MATERIAL SHOWN:

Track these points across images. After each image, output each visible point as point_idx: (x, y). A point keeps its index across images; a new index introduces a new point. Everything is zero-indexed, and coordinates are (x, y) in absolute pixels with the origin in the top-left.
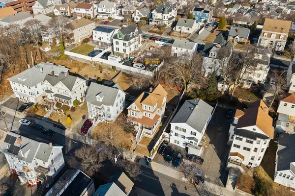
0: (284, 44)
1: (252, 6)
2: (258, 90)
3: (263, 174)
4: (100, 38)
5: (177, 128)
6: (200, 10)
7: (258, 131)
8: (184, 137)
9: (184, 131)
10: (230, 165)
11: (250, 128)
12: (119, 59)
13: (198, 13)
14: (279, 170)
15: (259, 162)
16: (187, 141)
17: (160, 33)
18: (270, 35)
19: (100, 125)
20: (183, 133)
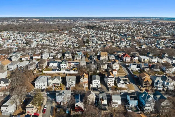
0: (107, 58)
1: (86, 47)
2: (106, 71)
3: (115, 87)
4: (52, 65)
5: (94, 82)
6: (79, 52)
7: (112, 76)
8: (96, 84)
9: (96, 82)
10: (108, 87)
11: (110, 76)
12: (65, 70)
13: (78, 53)
14: (118, 84)
15: (114, 84)
16: (97, 84)
17: (70, 61)
18: (103, 57)
19: (72, 88)
20: (96, 83)
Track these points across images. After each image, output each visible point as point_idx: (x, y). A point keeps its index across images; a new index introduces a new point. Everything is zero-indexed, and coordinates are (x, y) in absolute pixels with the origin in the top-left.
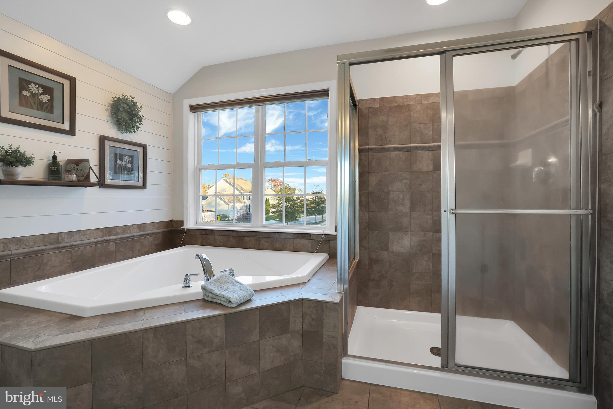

TASK DIRECTIONS: Reproduce all of the data exactly; the pictures do not belong in the copy.

OUTPUT OF THE TASK:
Track these points across images. After each image, output each visible point as point_idx: (x, y). A point keeps its index across images; a new index introduces a new point. Everything is zero-indexed, and coordinates are (x, y) in absolute pixels with the origin in the top-left.
0: (284, 44)
1: (252, 6)
2: (258, 90)
3: (263, 174)
4: (100, 38)
5: (177, 128)
6: (200, 10)
7: (258, 131)
8: (184, 137)
9: (184, 131)
10: (230, 165)
11: (250, 128)
12: (119, 59)
13: (198, 13)
14: (279, 170)
15: (259, 162)
16: (187, 141)
17: (160, 33)
18: (270, 35)
19: (100, 125)
20: (183, 133)
0: (107, 58)
1: (86, 47)
2: (106, 71)
3: (115, 87)
4: (52, 65)
5: (94, 82)
6: (79, 52)
7: (112, 76)
8: (96, 84)
9: (96, 82)
10: (108, 87)
11: (110, 76)
12: (65, 70)
13: (78, 53)
14: (118, 84)
15: (114, 84)
16: (97, 84)
17: (70, 61)
18: (103, 57)
19: (72, 88)
20: (96, 83)
Track these points across images. After each image, output each visible point as point_idx: (x, y). A point keeps its index across images; a new index introduces a new point. Everything is zero-indexed, and coordinates are (x, y) in absolute pixels with the origin in the top-left.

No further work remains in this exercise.